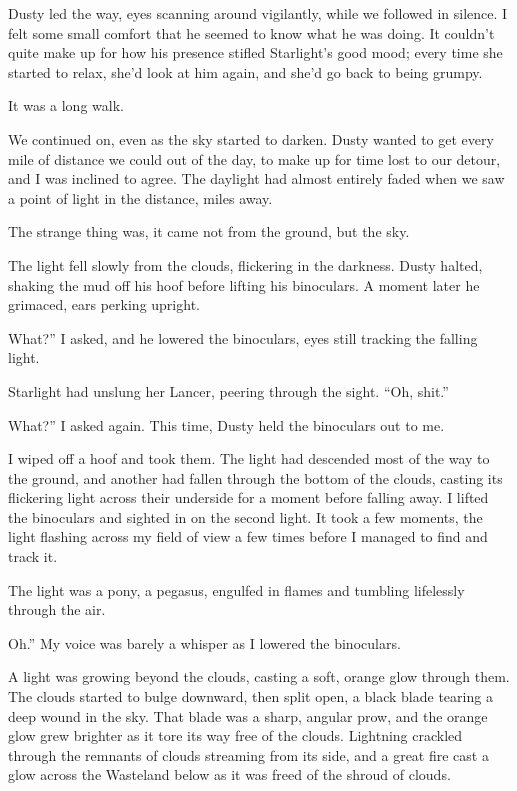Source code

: Dusty led the way, eyes scanning around vigilantly, while we followed in silence. I felt some small comfort that he seemed to know what he was doing. It couldn’t quite make up for how his presence stifled Starlight’s good mood; every time she started to relax, she’d look at him again, and she’d go back to being grumpy.

It was a long walk.

We continued on, even as the sky started to darken. Dusty wanted to get every mile of distance we could out of the day, to make up for time lost to our detour, and I was inclined to agree. The daylight had almost entirely faded when we saw a point of light in the distance, miles away.

The strange thing was, it came not from the ground, but the sky.

The light fell slowly from the clouds, flickering in the darkness. Dusty halted, shaking the mud off his hoof before lifting his binoculars. A moment later he grimaced, ears perking upright.

\leavevmode{}What?” I asked, and he lowered the binoculars, eyes still tracking the falling light.

Starlight had unslung her Lancer, peering through the sight. “Oh, shit.”

\leavevmode{}What?” I asked again. This time, Dusty held the binoculars out to me.

I wiped off a hoof and took them. The light had descended most of the way to the ground, and another had fallen through the bottom of the clouds, casting its flickering light across their underside for a moment before falling away. I lifted the binoculars and sighted in on the second light. It took a few moments, the light flashing across my field of view a few times before I managed to find and track it.

The light was a pony, a pegasus, engulfed in flames and tumbling lifelessly through the air.

\leavevmode{}Oh.” My voice was barely a whisper as I lowered the binoculars.

A light was growing beyond the clouds, casting a soft, orange glow through them. The clouds started to bulge downward, then split open, a black blade tearing a deep wound in the sky. That blade was a sharp, angular prow, and the orange glow grew brighter as it tore its way free of the clouds. Lightning crackled through the remnants of clouds streaming from its side, and a great fire cast a glow across the Wasteland below as it was freed of the shroud of clouds.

EXERCISE GOAL
Only the lines above from the one with "The strange thing" up to and including the one with "lowered the binoculars." should be repeated, exactly as written.

COMPLETED EXERCISE
The strange thing was, it came not from the ground, but the sky.

The light fell slowly from the clouds, flickering in the darkness. Dusty halted, shaking the mud off his hoof before lifting his binoculars. A moment later he grimaced, ears perking upright.

\leavevmode{}What?” I asked, and he lowered the binoculars, eyes still tracking the falling light.

Starlight had unslung her Lancer, peering through the sight. “Oh, shit.”

\leavevmode{}What?” I asked again. This time, Dusty held the binoculars out to me.

I wiped off a hoof and took them. The light had descended most of the way to the ground, and another had fallen through the bottom of the clouds, casting its flickering light across their underside for a moment before falling away. I lifted the binoculars and sighted in on the second light. It took a few moments, the light flashing across my field of view a few times before I managed to find and track it.

The light was a pony, a pegasus, engulfed in flames and tumbling lifelessly through the air.

\leavevmode{}Oh.” My voice was barely a whisper as I lowered the binoculars.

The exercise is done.